Now back to the JAMA fish oil study
First, the investigators signed the standard conflict of interest disclosure, swearing they’d received no funding from any company making fish oil. They did acknowledge, however, “participation in trials by industry not associated with omega-3 capsules.” Since the paper comes out of the Lipid Disorders Center, we can assume this is a very disingenuous way of saying they did receive big bucks from statin manufacturers.
The investigators reviewed a grand total of 3,635 clinical studies that had used fish oil. Of these, they then selected 20. Most of remaining 3,615 were eliminated because either the studies were not RCTs or were, to use their term, “irrelevant reports.” (Irrelevant reports may have included nutritionally oriented chiropractic physicians writing about fish oil in one of those pesky alternative medical journals.)
Now, follow closely. Of these 20 selected studies, with a total of 68,680 patients, just two, with a total of 473 patients, had received no pharmaceutical industry funding.
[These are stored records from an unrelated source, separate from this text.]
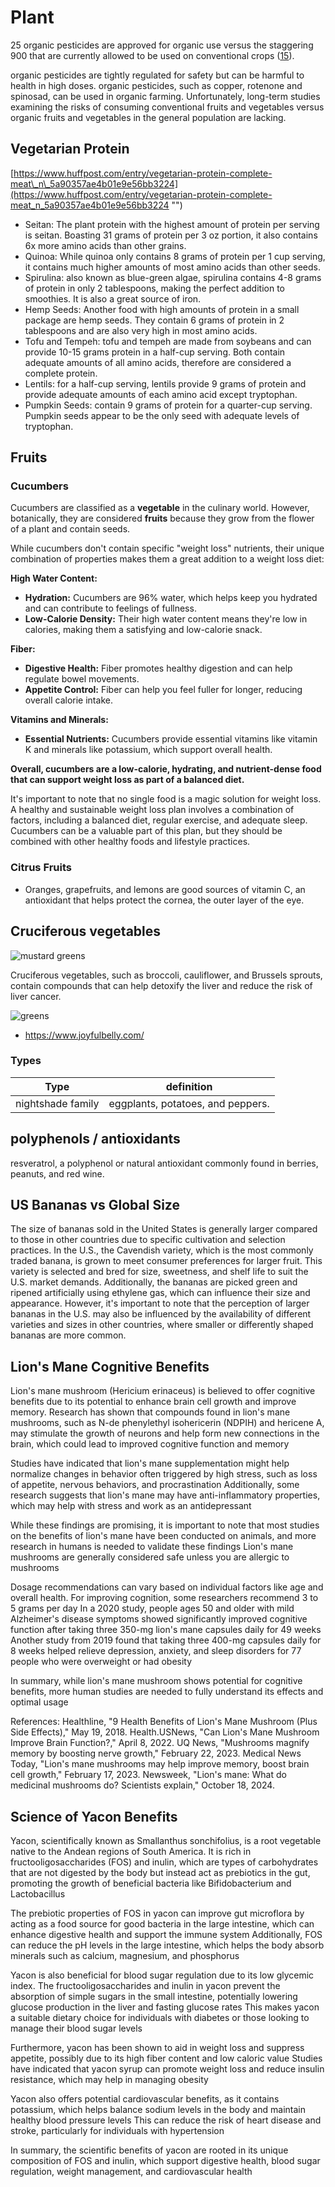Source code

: # Plant

25 organic pesticides are approved for organic use versus the staggering 900 that are currently allowed to be used on conventional crops ([15](https://ota.com/advocacy/organic-standards/national-list-allowed-and-prohibited-substances)).

organic pesticides are tightly regulated for safety but can be harmful to health in high doses. organic pesticides, such as copper, rotenone and spinosad, can be used in organic farming. Unfortunately, long-term studies examining the risks of consuming conventional fruits and vegetables versus organic fruits and vegetables in the general population are lacking.

## Vegetarian Protein

[https://www.huffpost.com/entry/vegetarian-protein-complete-meat\_n\_5a90357ae4b01e9e56bb3224](https://www.huffpost.com/entry/vegetarian-protein-complete-meat_n_5a90357ae4b01e9e56bb3224 "‌")

- Seitan: The plant protein with the highest amount of protein per serving is seitan. Boasting 31 grams of protein per 3 oz portion, it also contains 6x more amino acids than other grains.
- Quinoa: While quinoa only contains 8 grams of protein per 1 cup serving, it contains much higher amounts of most amino acids than other seeds.
- Spirulina: also known as blue-green algae, spirulina contains 4-8 grams of protein in only 2 tablespoons, making the perfect addition to smoothies. It is also a great source of iron.
- Hemp Seeds: Another food with high amounts of protein in a small package are hemp seeds. They contain 6 grams of protein in 2 tablespoons and are also very high in most amino acids.
- Tofu and Tempeh: tofu and tempeh are made from soybeans and can provide 10-15 grams protein in a half-cup serving. Both contain adequate amounts of all amino acids, therefore are considered a complete protein.
- Lentils: for a half-cup serving, lentils provide 9 grams of protein and provide adequate amounts of each amino acid except tryptophan.  
- Pumpkin Seeds: contain 9 grams of protein for a quarter-cup serving. Pumpkin seeds appear to be the only seed with adequate levels of tryptophan.

## Fruits

### Cucumbers

Cucumbers are classified as a **vegetable** in the culinary world. However, botanically, they are considered **fruits** because they grow from the flower of a plant and contain seeds.

While cucumbers don't contain specific "weight loss" nutrients, their unique combination of properties makes them a great addition to a weight loss diet:

**High Water Content:**

- **Hydration:** Cucumbers are 96% water, which helps keep you hydrated and can contribute to feelings of fullness.
- **Low-Calorie Density:** Their high water content means they're low in calories, making them a satisfying and low-calorie snack.

**Fiber:**

- **Digestive Health:** Fiber promotes healthy digestion and can help regulate bowel movements.
- **Appetite Control:** Fiber can help you feel fuller for longer, reducing overall calorie intake.

**Vitamins and Minerals:**

- **Essential Nutrients:** Cucumbers provide essential vitamins like vitamin K and minerals like potassium, which support overall health.

**Overall, cucumbers are a low-calorie, hydrating, and nutrient-dense food that can support weight loss as part of a balanced diet.**

It's important to note that no single food is a magic solution for weight loss. A healthy and sustainable weight loss plan involves a combination of factors, including a balanced diet, regular exercise, and adequate sleep. Cucumbers can be a valuable part of this plan, but they should be combined with other healthy foods and lifestyle practices.

### Citrus Fruits

- Oranges, grapefruits, and lemons are good sources of vitamin C, an antioxidant that helps protect the cornea, the outer layer of the eye.

## Cruciferous vegetables

![mustard greens](image-2.png)

Cruciferous vegetables, such as broccoli, cauliflower, and Brussels sprouts, contain compounds that can help detoxify the liver and reduce the risk of liver cancer.

![greens](image.png)

- <https://www.joyfulbelly.com/>

### Types

Type | definition
---|---
nightshade family | eggplants, potatoes, and peppers.

## polyphenols / antioxidants

resveratrol, a polyphenol or natural antioxidant commonly found in berries, peanuts, and red wine.

## US Bananas vs Global Size

The size of bananas sold in the United States is generally larger compared to those in other countries due to specific cultivation and selection practices. In the U.S., the Cavendish variety, which is the most commonly traded banana, is grown to meet consumer preferences for larger fruit. This variety is selected and bred for size, sweetness, and shelf life to suit the U.S. market demands. Additionally, the bananas are picked green and ripened artificially using ethylene gas, which can influence their size and appearance. However, it's important to note that the perception of larger bananas in the U.S. may also be influenced by the availability of different varieties and sizes in other countries, where smaller or differently shaped bananas are more common.

## Lion's Mane Cognitive Benefits

Lion's mane mushroom (Hericium erinaceus) is believed to offer cognitive benefits due to its potential to enhance brain cell growth and improve memory. Research has shown that compounds found in lion's mane mushrooms, such as N-de phenylethyl isohericerin (NDPIH) and hericene A, may stimulate the growth of neurons and help form new connections in the brain, which could lead to improved cognitive function and memory

Studies have indicated that lion's mane supplementation might help normalize changes in behavior often triggered by high stress, such as loss of appetite, nervous behaviors, and procrastination Additionally, some research suggests that lion's mane may have anti-inflammatory properties, which may help with stress and work as an antidepressant

While these findings are promising, it is important to note that most studies on the benefits of lion's mane have been conducted on animals, and more research in humans is needed to validate these findings Lion's mane mushrooms are generally considered safe unless you are allergic to mushrooms

Dosage recommendations can vary based on individual factors like age and overall health. For improving cognition, some researchers recommend 3 to 5 grams per day In a 2020 study, people ages 50 and older with mild Alzheimer's disease symptoms showed significantly improved cognitive function after taking three 350-mg lion's mane capsules daily for 49 weeks Another study from 2019 found that taking three 400-mg capsules daily for 8 weeks helped relieve depression, anxiety, and sleep disorders for 77 people who were overweight or had obesity

In summary, while lion's mane mushroom shows potential for cognitive benefits, more human studies are needed to fully understand its effects and optimal usage

References:
 Healthline, "9 Health Benefits of Lion's Mane Mushroom (Plus Side Effects)," May 19, 2018.
 Health.USNews, "Can Lion's Mane Mushroom Improve Brain Function?," April 8, 2022.
 UQ News, "Mushrooms magnify memory by boosting nerve growth," February 22, 2023.
 Medical News Today, "Lion's mane mushrooms may help improve memory, boost brain cell growth," February 17, 2023.
 Newsweek, "Lion's mane: What do medicinal mushrooms do? Scientists explain," October 18, 2024.

## Science of Yacon Benefits

Yacon, scientifically known as Smallanthus sonchifolius, is a root vegetable native to the Andean regions of South America. It is rich in fructooligosaccharides (FOS) and inulin, which are types of carbohydrates that are not digested by the body but instead act as prebiotics in the gut, promoting the growth of beneficial bacteria like Bifidobacterium and Lactobacillus

The prebiotic properties of FOS in yacon can improve gut microflora by acting as a food source for good bacteria in the large intestine, which can enhance digestive health and support the immune system  Additionally, FOS can reduce the pH levels in the large intestine, which helps the body absorb minerals such as calcium, magnesium, and phosphorus

Yacon is also beneficial for blood sugar regulation due to its low glycemic index. The fructooligosaccharides and inulin in yacon prevent the absorption of simple sugars in the small intestine, potentially lowering glucose production in the liver and fasting glucose rates  This makes yacon a suitable dietary choice for individuals with diabetes or those looking to manage their blood sugar levels

Furthermore, yacon has been shown to aid in weight loss and suppress appetite, possibly due to its high fiber content and low caloric value  Studies have indicated that yacon syrup can promote weight loss and reduce insulin resistance, which may help in managing obesity

Yacon also offers potential cardiovascular benefits, as it contains potassium, which helps balance sodium levels in the body and maintain healthy blood pressure levels  This can reduce the risk of heart disease and stroke, particularly for individuals with hypertension

In summary, the scientific benefits of yacon are rooted in its unique composition of FOS and inulin, which support digestive health, blood sugar regulation, weight management, and cardiovascular health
We can safely assume that by “industry” they mean the statin manufacturers and therefore each investigator in the remaining 18 studies had a financial incentive toward the success of the statin and failure of the fish oil.
But that’s just half of it.
In this meta-analysis, all the patients–all 68,680 of them–already had heart disease. Many of them were taking statin drugs, most were on aspirin or other blood thinners, and many were also taking meds for high blood pressure or diabetes. In other words (and significantly the media fails to mention this point), these were studies designed to assess the use of fish oil as an add-on for an established heart patient who is already taking heart meds and who, quite frankly, may have had one foot in the grave. The article calls this “secondary prevention.” I call it too little, too late. To ask fish oil to prevent heart disease in someone who already has heart disease is like expecting St. John’s wort to reverse depression in someone being wheeled in for electroconvulsive therapy.
Most of us who dutifully take our daily fish oil capsules are using them for “primary prevention.” We try our best to eat healthfully, keep our weight under control, not smoke, limit stress, and exercise (or at least feel genuine guilt when we don’t).
The actual question then becomes “Does fish oil help with the primary prevention of heart disease?” The answer (sorry) is that it depends on whose RCT you read. Some studies show good benefits, others less so. But to me, since the omega-3s in fish oil have so many other benefits for our bodies (brain, skin, hormones, neurotransmitters, immunity) and no negatives whatsoever, I’ll go with “yes.”
So, really, what was the purpose of publishing this JAMA study? Is there a hidden agenda? I’ve mentioned before, and likely will remind you in the future, of the serious trend on the part the federal government, the pharmaceutical industry, and organized medicine to get all nutritional supplements off the shelves and regulated by the FDA as prescription medications.
This has already occurred in Europe and the writing’s on the wall here in the US. In conventional medical journals I’m seeing one article after another, backed by the flimsiest of biased research, “disproving” supplements that people have been taking for years.
Let me end with where this might be heading. Consider Lovaza, capsules of fish oil available by prescription only. When the FDA approved fish oil to lower triglycerides, health insurers were required to cover prescription fish oil. Lovaza capsules contain a high-grade fish oil that’s not really better than any other good brand. The only difference is that your better quality over-the-counter fish oil costs about $35 a month. And Lovaza? $350 a month.
Now tell me, if you were the CEO of a pharmaceutical company wouldn’t you like an iron grip on America’s nutritional supplements.